Они взяли меня за руки и поволокли с проселка в заросли. Голова шла кругом, будто я заблудился в тумане. Огромным усилием воли я приоткрыл глаза и увидел мерцающие звезды. Когда же наступит конец мучениям? Глаза слипались, но я снова их открыл, мозг отказывался умирать. Словно бы издалека доносилось шарканье подошв и голоса.
– Пристрелим его, и дело с концом, – предложил один.

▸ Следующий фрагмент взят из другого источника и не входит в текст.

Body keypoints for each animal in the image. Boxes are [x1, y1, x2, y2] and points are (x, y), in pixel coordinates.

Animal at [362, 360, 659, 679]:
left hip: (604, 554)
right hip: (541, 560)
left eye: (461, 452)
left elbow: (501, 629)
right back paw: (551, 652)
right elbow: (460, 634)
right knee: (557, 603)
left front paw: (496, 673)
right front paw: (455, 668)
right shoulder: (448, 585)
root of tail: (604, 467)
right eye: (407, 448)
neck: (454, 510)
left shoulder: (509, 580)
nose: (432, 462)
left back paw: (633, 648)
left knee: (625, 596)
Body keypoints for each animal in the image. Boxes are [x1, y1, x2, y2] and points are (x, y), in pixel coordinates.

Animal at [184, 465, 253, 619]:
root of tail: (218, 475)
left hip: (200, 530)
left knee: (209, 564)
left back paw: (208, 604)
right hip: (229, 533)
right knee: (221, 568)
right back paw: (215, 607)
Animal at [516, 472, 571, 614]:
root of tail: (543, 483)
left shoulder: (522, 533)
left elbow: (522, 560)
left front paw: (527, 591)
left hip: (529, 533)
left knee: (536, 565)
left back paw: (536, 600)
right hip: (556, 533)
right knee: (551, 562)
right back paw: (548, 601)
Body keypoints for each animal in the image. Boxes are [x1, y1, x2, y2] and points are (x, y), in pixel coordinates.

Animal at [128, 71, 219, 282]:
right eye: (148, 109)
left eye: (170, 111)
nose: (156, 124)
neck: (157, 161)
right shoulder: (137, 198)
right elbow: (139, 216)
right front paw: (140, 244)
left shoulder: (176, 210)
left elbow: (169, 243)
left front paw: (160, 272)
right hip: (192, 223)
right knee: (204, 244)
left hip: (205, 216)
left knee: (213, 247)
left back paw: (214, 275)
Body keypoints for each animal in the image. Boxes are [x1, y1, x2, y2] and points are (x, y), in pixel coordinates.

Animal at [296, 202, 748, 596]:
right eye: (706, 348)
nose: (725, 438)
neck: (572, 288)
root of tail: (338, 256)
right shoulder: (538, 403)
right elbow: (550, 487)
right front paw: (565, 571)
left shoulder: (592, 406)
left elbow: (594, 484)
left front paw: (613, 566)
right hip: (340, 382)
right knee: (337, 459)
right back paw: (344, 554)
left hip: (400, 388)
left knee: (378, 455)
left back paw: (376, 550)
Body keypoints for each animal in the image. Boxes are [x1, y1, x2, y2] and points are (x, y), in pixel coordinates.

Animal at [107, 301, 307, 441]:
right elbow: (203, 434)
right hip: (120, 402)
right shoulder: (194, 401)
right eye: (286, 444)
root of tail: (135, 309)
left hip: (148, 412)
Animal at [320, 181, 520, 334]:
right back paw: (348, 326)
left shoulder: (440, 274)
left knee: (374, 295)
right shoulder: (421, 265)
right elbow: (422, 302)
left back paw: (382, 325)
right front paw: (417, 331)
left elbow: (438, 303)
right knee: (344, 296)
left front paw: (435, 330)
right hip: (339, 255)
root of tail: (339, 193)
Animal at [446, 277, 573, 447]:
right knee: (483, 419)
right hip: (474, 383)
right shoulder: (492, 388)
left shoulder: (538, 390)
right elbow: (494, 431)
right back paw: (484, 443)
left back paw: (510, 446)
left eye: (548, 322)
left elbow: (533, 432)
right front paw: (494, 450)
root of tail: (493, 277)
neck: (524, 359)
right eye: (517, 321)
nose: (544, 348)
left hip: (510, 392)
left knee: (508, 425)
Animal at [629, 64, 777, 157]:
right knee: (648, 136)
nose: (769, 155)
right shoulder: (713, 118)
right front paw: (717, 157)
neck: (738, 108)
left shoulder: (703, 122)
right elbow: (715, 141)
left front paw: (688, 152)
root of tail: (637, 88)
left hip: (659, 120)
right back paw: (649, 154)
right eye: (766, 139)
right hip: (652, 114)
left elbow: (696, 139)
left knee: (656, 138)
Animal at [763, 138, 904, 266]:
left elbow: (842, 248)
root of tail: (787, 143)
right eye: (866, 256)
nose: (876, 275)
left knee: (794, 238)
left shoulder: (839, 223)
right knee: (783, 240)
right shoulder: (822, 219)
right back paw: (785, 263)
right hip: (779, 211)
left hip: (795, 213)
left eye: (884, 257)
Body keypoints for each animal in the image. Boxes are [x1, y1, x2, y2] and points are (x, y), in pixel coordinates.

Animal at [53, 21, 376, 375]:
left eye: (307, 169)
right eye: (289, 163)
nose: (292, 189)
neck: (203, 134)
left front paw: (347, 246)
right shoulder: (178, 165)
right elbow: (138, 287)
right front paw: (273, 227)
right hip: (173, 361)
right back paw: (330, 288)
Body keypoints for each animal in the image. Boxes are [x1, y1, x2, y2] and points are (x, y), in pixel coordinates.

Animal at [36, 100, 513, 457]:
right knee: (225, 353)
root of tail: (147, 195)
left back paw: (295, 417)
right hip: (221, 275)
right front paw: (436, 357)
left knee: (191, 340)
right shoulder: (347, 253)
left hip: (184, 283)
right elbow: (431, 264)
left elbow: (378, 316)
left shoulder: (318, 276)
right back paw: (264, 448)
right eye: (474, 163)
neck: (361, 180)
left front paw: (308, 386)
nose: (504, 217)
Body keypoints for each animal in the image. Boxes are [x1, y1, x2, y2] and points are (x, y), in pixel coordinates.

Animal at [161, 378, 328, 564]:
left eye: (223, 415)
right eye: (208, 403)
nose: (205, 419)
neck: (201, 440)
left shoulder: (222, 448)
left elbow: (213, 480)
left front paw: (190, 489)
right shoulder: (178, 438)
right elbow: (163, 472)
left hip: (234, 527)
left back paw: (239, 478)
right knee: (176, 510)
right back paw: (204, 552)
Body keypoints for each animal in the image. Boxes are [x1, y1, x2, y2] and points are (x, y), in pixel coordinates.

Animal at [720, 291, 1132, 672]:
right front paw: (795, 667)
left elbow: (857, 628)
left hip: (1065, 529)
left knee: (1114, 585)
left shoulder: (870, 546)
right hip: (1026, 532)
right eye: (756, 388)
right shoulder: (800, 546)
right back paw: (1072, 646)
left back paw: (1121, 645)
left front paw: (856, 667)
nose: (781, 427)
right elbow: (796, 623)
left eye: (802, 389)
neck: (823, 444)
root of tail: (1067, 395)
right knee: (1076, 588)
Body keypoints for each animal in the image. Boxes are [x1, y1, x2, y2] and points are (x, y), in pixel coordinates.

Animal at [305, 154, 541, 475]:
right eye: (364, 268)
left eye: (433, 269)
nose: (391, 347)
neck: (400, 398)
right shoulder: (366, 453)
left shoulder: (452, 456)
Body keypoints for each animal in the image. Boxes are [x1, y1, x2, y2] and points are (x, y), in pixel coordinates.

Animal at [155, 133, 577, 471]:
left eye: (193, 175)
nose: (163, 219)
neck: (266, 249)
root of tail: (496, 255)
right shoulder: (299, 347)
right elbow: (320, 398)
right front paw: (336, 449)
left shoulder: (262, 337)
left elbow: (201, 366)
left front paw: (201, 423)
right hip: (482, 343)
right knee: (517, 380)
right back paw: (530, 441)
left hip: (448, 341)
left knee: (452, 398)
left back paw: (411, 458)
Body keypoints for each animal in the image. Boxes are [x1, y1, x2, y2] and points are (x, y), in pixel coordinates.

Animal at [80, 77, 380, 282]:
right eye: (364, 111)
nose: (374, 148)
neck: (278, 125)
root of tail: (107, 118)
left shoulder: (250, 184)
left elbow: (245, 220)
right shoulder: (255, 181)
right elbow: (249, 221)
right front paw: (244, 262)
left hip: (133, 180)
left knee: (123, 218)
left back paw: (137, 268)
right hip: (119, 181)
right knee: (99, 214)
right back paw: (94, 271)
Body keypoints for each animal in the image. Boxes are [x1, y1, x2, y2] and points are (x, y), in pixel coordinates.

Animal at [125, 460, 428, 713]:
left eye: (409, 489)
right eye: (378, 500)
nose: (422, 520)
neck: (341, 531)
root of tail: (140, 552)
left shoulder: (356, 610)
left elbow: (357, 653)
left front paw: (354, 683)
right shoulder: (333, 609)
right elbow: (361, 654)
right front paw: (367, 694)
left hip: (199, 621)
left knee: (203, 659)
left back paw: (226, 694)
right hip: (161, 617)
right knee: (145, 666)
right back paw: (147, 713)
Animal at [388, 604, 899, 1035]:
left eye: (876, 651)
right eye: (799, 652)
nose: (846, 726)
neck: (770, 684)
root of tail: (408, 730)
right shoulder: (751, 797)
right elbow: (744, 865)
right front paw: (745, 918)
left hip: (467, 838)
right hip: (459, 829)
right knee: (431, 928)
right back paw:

– Без тебя знаю! – огрызнулся другой.
– Тяжелый, скотина!
– Трупы все неподъемные.
Мои ноги цеплялись за корни и кочки.
– Никогда раньше не кончал черномазого.
– И у меня он первый.
Голоса отодвинулись, зазвучали еще более бесстрастно:
– Он мне не нравится.
– Что-нибудь сейчас придумаю.
Я напряг мускулы – руки, как ни странно, слушались меня.
– Что у него за пушка?
– Тридцать восьмой калибр. Он ведь раньше в полиции служил.
Итак, меня волокут на убой. Убийц своих я практически не знаю, их мотивы мне неизвестны – не могу даже ничего предположить. Скорее всего, меня с кем-то перепутали, приняли за другого. Ведь я просто-напросто безмозглый наемный телохранитель!
Хорош телохранитель, другого такого поискать! Если выберусь живым из этой переделки, впредь не то что чужим людям – родной матери не стану верить!
Они швырнули меня на влажную от росы траву. Я увидел две нависшие тени и впервые в жизни осознал, что такое смертельный страх.
– У меня есть нож, – сказал один.
– Давай сюда!
– Обожаю теплую кровь, так приятно обмакнуть в нее пальцы.
Мне снова заехали ботинком в живот, от жуткой боли я, казалось, переломился пополам. Темень снова обступила меня, готовясь поглотить в своей пучине, и тогда моя левая рука скользнула вниз, за отворот штанины, а сам я вознес страстную молитву господу – никогда ни о чем его так не просил...
Один из бандитов склонился надо мной, нащупывая яремную вену на шее. Он никогда еще не убивал черномазого, но мне вовсе не хотелось стать первым на его счету.
Вскинув левую руку, я выстрелил. Его голова откинулась, пробитая в упор пулей двадцать второго калибра. Он рухнул на меня как подкошенный, не успев даже выказать удивления. Тем временем я снова выстрелил из своей крошечной "кобры".
Второй убийца бросился наутек через кустарник. Скинув с себя мертвеца, я кое-как поднялся на ноги и, превозмогая боль и дурноту, двинулся в погоню. Но не успел я сделать и нескольких шагов, как услышал рев автомобильного мотора.